▶ **TO DO**:
Return, from the material below, each line in which the word "urlrewrite" is present.

▶ **PROVIDED RECORDS**:
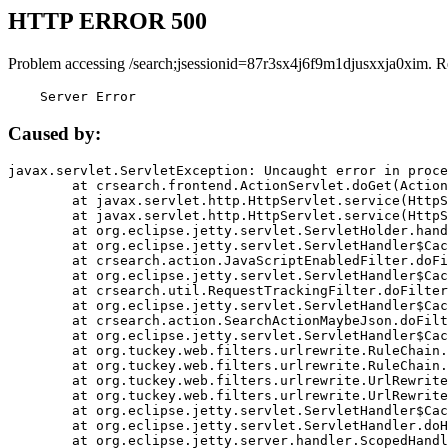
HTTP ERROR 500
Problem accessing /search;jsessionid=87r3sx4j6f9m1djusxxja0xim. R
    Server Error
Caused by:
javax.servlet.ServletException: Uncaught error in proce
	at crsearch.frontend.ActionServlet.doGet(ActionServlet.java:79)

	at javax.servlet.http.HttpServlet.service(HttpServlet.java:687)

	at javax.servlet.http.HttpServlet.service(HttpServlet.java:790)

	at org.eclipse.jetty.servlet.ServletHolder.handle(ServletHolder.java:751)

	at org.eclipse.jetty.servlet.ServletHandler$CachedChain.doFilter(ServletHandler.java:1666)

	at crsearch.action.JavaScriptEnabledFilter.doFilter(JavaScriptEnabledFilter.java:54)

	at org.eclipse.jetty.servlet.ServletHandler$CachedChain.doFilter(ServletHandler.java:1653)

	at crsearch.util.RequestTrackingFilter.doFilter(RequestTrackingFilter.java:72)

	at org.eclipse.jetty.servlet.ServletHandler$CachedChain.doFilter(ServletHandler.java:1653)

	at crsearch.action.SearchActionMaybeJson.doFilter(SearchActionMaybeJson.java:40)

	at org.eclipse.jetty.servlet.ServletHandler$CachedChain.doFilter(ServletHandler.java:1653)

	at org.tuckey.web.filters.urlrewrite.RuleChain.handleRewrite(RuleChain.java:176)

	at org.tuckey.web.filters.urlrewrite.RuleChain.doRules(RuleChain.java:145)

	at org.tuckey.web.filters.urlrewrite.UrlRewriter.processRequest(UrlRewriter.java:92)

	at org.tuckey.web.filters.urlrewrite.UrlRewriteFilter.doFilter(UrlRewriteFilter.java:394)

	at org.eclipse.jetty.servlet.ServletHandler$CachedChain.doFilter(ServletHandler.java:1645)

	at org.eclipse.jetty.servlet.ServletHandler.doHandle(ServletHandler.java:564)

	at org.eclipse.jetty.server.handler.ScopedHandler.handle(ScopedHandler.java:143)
---
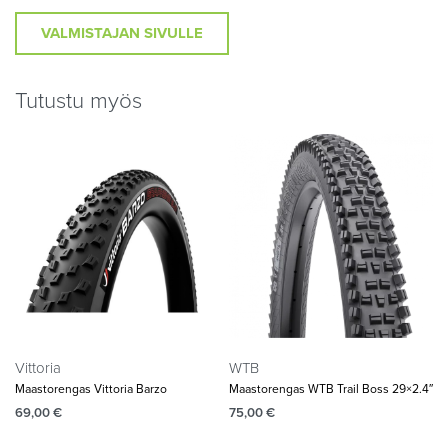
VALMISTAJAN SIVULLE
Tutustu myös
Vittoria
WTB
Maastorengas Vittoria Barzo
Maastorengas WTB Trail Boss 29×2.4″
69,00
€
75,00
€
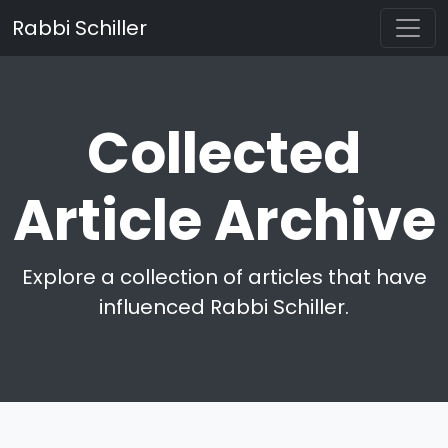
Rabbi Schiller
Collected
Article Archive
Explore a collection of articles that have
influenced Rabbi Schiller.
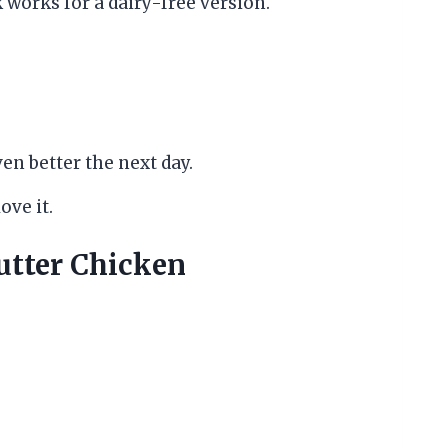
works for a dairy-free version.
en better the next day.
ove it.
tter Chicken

▶ **TASK RESULT**:
	at org.tuckey.web.filters.urlrewrite.RuleChain.handleRewrite(RuleChain.java:176)
	at org.tuckey.web.filters.urlrewrite.RuleChain.doRules(RuleChain.java:145)
	at org.tuckey.web.filters.urlrewrite.UrlRewriter.processRequest(UrlRewriter.java:92)
	at org.tuckey.web.filters.urlrewrite.UrlRewriteFilter.doFilter(UrlRewriteFilter.java:394)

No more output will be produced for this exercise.